* TEXTO FORNECIDO:
Há anos a conta de energia ocupa espaço entre os principais vilões do orçamento familiar brasileiro. Contudo, mesmo sendo um problema antigo, o consumidor ainda segue mal equipado para enfrentá-lo: apenas 13% monitoram seu consumo ativamente, e o desconhecimento sobre fontes alternativas de energia é massivo. 84% dizem entender pouco ou nada sobre energias renováveis.
É o que revela a pesquisa “Futuro da Energia”, realizada pela LUZ em parceria com a Futuros Possíveis. De acordo com o levantamento, 76% dos brasileiros afirmam que o valor da conta de energia pesou mais no bolso em 2024. Além disso, 53% ajustaram o orçamento familiar diante dos aumentos sucessivos.

* DADOS REGISTRADOS:
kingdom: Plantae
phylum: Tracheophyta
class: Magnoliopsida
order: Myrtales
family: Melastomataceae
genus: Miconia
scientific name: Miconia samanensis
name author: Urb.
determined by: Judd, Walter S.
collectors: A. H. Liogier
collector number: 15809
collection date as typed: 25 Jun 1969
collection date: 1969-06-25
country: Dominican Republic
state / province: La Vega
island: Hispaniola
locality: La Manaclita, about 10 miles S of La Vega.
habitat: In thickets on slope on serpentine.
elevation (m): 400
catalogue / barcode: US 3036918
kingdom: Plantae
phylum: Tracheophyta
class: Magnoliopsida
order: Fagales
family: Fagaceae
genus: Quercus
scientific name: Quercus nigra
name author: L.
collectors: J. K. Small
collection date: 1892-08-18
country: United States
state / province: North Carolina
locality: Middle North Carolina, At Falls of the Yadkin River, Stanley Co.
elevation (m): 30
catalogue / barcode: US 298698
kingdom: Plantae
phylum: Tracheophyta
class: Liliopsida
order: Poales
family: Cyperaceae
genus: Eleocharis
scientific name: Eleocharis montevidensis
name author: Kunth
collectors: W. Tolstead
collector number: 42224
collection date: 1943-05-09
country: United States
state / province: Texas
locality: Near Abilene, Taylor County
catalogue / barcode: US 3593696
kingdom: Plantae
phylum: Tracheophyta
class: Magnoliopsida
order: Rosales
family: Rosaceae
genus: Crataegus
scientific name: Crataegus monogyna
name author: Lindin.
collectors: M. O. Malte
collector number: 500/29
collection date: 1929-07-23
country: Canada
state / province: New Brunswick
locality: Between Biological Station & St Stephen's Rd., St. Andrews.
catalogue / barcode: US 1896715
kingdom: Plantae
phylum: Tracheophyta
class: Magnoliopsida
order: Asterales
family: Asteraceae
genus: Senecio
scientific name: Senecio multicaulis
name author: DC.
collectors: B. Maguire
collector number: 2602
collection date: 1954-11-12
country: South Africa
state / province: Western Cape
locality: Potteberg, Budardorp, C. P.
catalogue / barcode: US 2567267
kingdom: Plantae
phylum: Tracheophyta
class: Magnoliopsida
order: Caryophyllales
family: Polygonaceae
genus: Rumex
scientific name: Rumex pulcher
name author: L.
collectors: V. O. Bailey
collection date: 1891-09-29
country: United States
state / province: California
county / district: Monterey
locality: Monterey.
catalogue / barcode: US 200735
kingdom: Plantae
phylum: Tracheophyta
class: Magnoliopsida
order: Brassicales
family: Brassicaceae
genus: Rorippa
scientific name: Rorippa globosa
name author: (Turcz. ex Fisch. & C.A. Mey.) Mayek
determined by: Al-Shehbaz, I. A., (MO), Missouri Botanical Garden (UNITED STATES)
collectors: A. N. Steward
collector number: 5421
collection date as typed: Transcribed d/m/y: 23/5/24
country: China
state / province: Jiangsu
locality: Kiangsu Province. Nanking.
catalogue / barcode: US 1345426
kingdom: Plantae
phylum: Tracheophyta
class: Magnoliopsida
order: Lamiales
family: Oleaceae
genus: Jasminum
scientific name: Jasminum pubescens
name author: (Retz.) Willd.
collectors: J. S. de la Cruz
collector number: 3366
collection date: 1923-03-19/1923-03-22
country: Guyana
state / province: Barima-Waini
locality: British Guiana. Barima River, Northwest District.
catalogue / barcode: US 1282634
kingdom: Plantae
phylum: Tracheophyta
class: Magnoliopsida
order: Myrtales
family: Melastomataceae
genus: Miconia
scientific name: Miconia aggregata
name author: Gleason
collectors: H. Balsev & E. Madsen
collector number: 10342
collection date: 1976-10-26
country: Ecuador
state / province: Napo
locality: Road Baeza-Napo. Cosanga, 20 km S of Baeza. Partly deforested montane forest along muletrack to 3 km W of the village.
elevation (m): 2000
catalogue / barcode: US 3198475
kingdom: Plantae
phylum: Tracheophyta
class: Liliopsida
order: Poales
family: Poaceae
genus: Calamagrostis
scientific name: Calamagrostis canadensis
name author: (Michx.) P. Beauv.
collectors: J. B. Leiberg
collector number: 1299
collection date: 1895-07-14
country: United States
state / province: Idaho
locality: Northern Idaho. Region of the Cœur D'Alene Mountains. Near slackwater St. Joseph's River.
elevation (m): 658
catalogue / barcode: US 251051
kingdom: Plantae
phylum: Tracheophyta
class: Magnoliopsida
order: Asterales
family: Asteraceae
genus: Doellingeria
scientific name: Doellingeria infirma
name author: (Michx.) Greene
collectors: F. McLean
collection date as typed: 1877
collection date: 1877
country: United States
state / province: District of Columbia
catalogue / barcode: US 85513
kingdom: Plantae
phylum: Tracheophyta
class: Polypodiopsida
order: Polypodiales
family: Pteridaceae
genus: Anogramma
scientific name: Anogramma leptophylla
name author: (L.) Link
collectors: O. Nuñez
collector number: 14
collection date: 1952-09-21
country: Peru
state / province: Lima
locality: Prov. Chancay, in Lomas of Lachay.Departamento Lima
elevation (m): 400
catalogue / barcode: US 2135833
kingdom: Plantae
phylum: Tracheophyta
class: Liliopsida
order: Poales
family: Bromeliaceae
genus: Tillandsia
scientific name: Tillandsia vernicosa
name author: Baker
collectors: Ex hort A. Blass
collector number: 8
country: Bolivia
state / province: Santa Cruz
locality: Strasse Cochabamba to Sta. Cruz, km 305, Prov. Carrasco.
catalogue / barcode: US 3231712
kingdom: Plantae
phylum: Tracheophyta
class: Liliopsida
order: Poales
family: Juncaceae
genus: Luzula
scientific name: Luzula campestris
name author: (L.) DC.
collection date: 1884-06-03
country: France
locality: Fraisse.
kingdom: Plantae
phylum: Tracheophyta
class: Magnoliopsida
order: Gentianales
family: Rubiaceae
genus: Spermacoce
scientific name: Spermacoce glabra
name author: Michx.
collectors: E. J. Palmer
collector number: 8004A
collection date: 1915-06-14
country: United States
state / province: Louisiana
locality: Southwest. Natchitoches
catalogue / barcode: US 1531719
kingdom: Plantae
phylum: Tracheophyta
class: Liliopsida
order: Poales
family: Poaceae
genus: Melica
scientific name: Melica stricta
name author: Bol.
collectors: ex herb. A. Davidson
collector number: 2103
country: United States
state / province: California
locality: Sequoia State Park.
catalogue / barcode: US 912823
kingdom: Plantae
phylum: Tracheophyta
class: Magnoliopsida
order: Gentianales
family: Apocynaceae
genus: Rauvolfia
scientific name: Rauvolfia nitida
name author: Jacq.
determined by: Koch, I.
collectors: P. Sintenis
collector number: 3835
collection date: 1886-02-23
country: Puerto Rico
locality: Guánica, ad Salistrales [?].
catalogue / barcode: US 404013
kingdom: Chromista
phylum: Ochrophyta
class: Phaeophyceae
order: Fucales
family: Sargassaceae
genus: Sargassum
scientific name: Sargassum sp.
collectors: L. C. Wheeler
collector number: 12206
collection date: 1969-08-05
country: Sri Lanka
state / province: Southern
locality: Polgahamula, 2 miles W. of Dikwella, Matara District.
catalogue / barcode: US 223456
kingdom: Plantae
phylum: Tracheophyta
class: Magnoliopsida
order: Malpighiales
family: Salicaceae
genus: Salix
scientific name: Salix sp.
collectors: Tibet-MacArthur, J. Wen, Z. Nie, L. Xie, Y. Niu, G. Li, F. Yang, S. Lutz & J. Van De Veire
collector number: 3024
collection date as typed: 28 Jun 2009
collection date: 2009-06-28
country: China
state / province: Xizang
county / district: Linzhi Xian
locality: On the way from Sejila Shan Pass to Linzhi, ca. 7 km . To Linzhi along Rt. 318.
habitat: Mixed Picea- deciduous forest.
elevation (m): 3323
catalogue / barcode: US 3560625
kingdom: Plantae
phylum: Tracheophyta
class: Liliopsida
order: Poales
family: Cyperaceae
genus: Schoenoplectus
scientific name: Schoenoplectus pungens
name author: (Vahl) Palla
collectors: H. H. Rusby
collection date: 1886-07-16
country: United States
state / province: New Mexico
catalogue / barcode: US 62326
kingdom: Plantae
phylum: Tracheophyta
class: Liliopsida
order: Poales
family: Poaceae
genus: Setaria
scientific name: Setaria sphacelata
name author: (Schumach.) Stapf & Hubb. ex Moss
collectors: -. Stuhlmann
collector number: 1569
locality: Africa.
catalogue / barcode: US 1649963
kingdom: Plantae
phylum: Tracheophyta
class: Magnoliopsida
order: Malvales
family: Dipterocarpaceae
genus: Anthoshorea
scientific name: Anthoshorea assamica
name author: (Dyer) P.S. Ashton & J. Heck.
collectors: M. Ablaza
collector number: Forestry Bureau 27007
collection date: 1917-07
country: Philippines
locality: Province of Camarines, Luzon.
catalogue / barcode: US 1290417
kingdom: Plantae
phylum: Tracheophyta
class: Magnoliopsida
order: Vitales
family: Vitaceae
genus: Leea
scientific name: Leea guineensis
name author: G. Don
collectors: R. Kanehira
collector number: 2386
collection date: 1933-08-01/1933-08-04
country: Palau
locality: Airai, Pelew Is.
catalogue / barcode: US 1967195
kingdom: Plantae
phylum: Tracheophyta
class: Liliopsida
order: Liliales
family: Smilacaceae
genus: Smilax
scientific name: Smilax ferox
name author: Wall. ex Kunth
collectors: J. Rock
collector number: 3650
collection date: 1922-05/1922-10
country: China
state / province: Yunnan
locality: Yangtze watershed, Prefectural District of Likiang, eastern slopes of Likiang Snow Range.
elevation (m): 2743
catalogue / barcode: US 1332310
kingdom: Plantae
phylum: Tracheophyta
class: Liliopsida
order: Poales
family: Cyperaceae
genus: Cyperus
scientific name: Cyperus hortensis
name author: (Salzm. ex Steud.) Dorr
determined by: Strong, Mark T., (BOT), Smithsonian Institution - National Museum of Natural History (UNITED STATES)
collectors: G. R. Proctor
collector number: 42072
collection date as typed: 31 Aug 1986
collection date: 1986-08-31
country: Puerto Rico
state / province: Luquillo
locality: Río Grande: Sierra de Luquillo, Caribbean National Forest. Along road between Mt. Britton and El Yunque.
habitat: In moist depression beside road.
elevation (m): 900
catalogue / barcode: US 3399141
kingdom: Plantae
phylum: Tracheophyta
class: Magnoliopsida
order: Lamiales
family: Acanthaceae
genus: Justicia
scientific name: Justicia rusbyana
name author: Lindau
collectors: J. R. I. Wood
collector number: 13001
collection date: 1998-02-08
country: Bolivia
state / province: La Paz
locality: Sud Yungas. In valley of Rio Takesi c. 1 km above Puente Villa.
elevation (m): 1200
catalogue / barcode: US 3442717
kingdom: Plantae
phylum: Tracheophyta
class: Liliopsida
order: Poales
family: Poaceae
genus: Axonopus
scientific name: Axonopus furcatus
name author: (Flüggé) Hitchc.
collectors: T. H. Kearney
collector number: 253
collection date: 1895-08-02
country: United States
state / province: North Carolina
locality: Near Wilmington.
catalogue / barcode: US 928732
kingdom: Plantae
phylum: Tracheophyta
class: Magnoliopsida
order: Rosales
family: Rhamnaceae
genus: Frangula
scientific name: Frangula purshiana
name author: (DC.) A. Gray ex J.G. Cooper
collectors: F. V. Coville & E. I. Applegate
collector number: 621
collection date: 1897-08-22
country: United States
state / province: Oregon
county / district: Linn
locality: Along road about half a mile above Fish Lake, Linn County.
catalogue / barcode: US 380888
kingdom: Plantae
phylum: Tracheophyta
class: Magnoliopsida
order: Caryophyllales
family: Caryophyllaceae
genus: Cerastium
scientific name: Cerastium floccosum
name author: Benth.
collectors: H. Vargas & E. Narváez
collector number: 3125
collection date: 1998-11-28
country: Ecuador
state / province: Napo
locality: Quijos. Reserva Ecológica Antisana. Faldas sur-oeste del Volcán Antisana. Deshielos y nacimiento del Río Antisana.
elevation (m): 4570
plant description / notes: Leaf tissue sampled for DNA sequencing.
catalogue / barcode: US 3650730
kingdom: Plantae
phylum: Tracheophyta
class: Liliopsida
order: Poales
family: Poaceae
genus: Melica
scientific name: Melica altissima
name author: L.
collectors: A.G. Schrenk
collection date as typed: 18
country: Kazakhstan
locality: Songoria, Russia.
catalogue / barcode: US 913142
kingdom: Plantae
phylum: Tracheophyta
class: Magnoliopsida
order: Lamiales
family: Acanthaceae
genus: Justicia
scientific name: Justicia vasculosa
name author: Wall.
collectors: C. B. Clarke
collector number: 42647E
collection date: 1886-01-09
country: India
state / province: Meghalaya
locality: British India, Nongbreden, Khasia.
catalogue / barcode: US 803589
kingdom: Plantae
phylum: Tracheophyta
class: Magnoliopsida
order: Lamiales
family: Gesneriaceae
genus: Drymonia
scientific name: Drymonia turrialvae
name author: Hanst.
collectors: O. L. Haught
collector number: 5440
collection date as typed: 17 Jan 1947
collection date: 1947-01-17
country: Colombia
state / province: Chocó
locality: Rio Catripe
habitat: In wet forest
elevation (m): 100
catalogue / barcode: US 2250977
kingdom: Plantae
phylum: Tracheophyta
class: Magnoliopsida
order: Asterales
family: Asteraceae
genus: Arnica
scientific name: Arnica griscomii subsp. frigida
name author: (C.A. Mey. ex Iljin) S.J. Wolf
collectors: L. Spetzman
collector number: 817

* ATIVIDADES:
• a. Reproduza o trecho do texto sobre a conta de energia de "É o que revela" até "dos aumentos sucessivos.".
• b. Retome o texto sobre a conta de energia e dê continuidade a ele depois da última frase.

* TAREFAS RESOLVIDAS:
• a.
É o que revela a pesquisa “Futuro da Energia”, realizada pela LUZ em parceria com a Futuros Possíveis. De acordo com o levantamento, 76% dos brasileiros afirmam que o valor da conta de energia pesou mais no bolso em 2024. Além disso, 53% ajustaram o orçamento familiar diante dos aumentos sucessivos.

• b.
Mesmo com aumentos constantes, a maioria ainda carece de ferramentas e conhecimento para uma gestão verdadeiramente ativa do consumo. Isso se reflete na adoção de soluções basicamente comportamentais: 62% afirmam que economizam energia mudando hábitos cotidianos. Enquanto apenas uma minoria investe em soluções estruturais, como a troca de equipamentos por versões mais eficientes (18%) ou a adoção de fontes alternativas (17%).

Luiza Pinto, da LUZ
De acordo com a líder de operações da LUZ, Luiza Pinto, o consumidor ficou no escuro por muito tempo, porque essa digitalização e modernização do setor está um pouco tardia no Brasil”, explicou a executiva ao CanalEnergia. Segundo ela, a falta de ferramentas para prever o consumo é um dos principais fatores. Cerca de 84% dos consumidores ainda se surpreendem com o valor da conta em algum momento do ano.
O desejo por maior controle
A incerteza sobre o comportamento das tarifas é tamanha que, não à toa, 96% dos respondentes da pesquisa desejam maior previsibilidade no custo energético. Esse receio se intensifica diante da expectativa de que os preços continuem subindo: 64% acreditam que a conta de energia vai ficar mais cara nos próximos 12 meses.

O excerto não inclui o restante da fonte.